Florida Republicans target GOP candidate Rhonda Rebman Lopez in attack ads as Lopez fires back


Florida Republicans are releasing ads linking local businesswoman and GOP activist Rhonda Rebman Lopez to disgraced former Tallahassee Mayor Andrew Gillum, as Lopez attempts to Primary incumbent GOP Rep. Jim Mooney.

Now, Lopez is pushing back, asserting her conservative bona fides exceed those of her incumbent opponent in House District 120.

The new TV ad ties Lopez to Gillum and labels her a “RINO” who has been “paid for by Democrats.” It includes clips from reports Florida Politics published detailing how a Democratically backed political committees funded ads supporting Lopez’s campaign, including one pulled off the air for false statements about incumbent HD 120 Rep. Jim Mooney.

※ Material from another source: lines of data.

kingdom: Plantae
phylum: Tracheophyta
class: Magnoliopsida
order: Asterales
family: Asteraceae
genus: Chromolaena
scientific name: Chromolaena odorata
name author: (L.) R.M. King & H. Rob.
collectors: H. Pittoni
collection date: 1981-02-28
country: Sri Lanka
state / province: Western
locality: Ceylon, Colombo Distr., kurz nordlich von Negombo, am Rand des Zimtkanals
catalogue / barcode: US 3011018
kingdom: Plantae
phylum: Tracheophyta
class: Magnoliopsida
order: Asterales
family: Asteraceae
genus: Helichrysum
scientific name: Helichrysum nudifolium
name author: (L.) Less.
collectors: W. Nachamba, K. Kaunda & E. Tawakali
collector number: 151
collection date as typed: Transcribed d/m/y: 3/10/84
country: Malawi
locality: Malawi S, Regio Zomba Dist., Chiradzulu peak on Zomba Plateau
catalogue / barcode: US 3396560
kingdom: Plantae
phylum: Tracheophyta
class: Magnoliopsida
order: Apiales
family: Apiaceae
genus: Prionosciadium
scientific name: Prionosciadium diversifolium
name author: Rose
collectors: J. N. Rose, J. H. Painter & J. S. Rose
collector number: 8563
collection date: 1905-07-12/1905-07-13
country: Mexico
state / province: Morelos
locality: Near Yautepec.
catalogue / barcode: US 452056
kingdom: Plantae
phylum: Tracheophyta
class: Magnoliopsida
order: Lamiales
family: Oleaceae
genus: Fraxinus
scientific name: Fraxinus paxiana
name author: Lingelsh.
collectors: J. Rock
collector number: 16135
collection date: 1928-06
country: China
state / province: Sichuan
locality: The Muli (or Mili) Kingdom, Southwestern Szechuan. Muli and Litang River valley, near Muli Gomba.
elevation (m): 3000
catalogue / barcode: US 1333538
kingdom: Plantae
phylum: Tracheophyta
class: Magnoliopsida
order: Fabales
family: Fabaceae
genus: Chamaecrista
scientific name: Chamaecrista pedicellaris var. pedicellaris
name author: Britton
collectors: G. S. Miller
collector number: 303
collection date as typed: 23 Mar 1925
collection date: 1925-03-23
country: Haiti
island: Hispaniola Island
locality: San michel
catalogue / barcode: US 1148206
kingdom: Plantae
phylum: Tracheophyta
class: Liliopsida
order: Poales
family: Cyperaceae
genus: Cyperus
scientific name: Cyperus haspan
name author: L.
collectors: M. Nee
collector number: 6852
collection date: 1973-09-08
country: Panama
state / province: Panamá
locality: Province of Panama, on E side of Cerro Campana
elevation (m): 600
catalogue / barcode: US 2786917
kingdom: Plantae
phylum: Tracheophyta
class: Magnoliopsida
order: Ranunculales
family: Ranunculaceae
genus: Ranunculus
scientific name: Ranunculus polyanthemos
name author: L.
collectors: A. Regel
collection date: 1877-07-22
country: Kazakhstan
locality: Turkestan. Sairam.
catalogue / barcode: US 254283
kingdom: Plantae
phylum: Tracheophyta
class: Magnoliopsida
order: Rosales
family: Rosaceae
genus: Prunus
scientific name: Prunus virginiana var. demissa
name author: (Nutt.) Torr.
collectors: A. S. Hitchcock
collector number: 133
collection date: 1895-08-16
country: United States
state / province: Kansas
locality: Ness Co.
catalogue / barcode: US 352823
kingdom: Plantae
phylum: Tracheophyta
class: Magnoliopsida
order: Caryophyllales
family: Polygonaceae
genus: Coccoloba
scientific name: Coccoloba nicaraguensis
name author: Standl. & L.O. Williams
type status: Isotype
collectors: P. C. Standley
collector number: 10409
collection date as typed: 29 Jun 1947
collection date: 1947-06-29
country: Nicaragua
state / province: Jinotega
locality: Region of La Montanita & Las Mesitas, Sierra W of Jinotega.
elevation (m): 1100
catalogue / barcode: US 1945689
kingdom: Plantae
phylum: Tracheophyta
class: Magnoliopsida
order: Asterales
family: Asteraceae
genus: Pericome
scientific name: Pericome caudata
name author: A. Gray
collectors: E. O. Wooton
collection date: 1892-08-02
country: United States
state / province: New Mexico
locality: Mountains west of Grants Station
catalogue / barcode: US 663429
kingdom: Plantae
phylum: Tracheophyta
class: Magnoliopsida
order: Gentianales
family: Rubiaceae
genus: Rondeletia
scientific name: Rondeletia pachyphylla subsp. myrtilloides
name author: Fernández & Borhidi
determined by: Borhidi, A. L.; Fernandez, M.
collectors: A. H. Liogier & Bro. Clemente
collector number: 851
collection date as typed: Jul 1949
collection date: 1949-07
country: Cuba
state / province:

Funding for the ad — which urges viewers to vote for Mooney, Miami-Dade County Rep. Juan Fernandez-Baruqin and West Palm Beach Rep. Rick Roth — came from the Florida House Republican Campaign Committee.

Lopez responded Thursday, dismissing any suggestion she is in cahoots with the Democratic Party or Gillum — who faces federal charges for allegedly embezzling funds from his 2018 gubernatorial campaign — as patently false.

“I’ve never met that man in my life,” she told Florida Politics, asserting she is a proud conservative with deep Republican roots and a history of support for Gov. Ron DeSantis.

“I introduced Ronald Reagan at the University of Alabama when he was President and I was a cheerleader. My daddy is a Korean War vet. My grandfather is buried at Arlington National Cemetery. My husband is a pilot in the U.S. Navy. I was co-Chair of Women for DeSantis in South Florida when he ran against Gillum. I’m the No. 1 fundraiser Monroe County has ever seen — I brought Marco Rubio in and raised over $125,000; they’ve been trying to get Marco to speak for five years, and I got him — and that’s what the leadership in Tallahassee is saying about me?”

Lopez, who lost to Mooney in the 2020 Republican Primary for HD 120 by 1 percentage point, suggested the state GOP’s support for Mooney is because he generally toes the party line. But he’s made some exceptions in defiance of DeSantis’ agenda, she said.

“He takes every vote they ask him to take. He’s one of those legislators that’s happy to be there. He’s like a golden retriever,” she said. “Well, I’m a German shepherd, and I’m only taking the votes that are best for House District 120.”

She continued, “Jim Mooney voted against clean water and the parental rights (in education) bill. That’s Gov. DeSantis’ signature legislation, and he voted against it.”

Lopez led a six-person field in June fundraising for Florida’s southernmost House district with $36,000.

Through July 15, she’s raised close to $165,000 this election cycle. Of that, she had more than $59,000 left to spend between her campaign account and political committee, Advocates for Florida Keys Protection.

Lopez’s largest single gain last month was a $10,000 self-loan. The director of international marketing at PECO International Electric, a Florida-based business her husband has led since 2009, said she’s willing to spend far more than that to supplant Mooney.

“(The Republican leadership in Tallahassee told me), ‘It may cost us $1 million to bring Jimmy back up here, and we’re going to do it,’ and I said, ‘Guess what? I have to sell three power transformers at my company to bring in $1 million, so I’m going to sell four,” she said. “And I’ll still be eating steak for dinner.”

Through July 15, Lopez’s campaign reported raising $133,000 and spending $73,000 this election cycle. Meanwhile, Mooney has raised $303,000, spent $143,000 and enjoyed about $64,000 worth of in-kind aid from the Republican Party of Florida in the form of polling help, campaign staff and food and beverages.

They face each other and fellow GOP candidate Robert Allen in the Republican Primary on Aug. 23. The General Election is on Nov. 8.

Allen has raised $4,850 since filing to run in December. Of that, all but $100 came from his own bank account.

On the other side of the political aisle, political operative and lawyer Daniel Horton-Diaz will square off against anti-corruption lawyer Adam Gentle in the Democratic Primary.

Horton-Diaz has raised $77,000 and spent $40,000 since filing to run for HD 120 January. Gentle holds about $48,000 of roughly $101,000 he’s amassed since January.

HD 120 contains Homestead and Florida City in Miami-Dade County, including Homestead Air Reserve Base and Biscayne National Park, as well as all of Monroe County.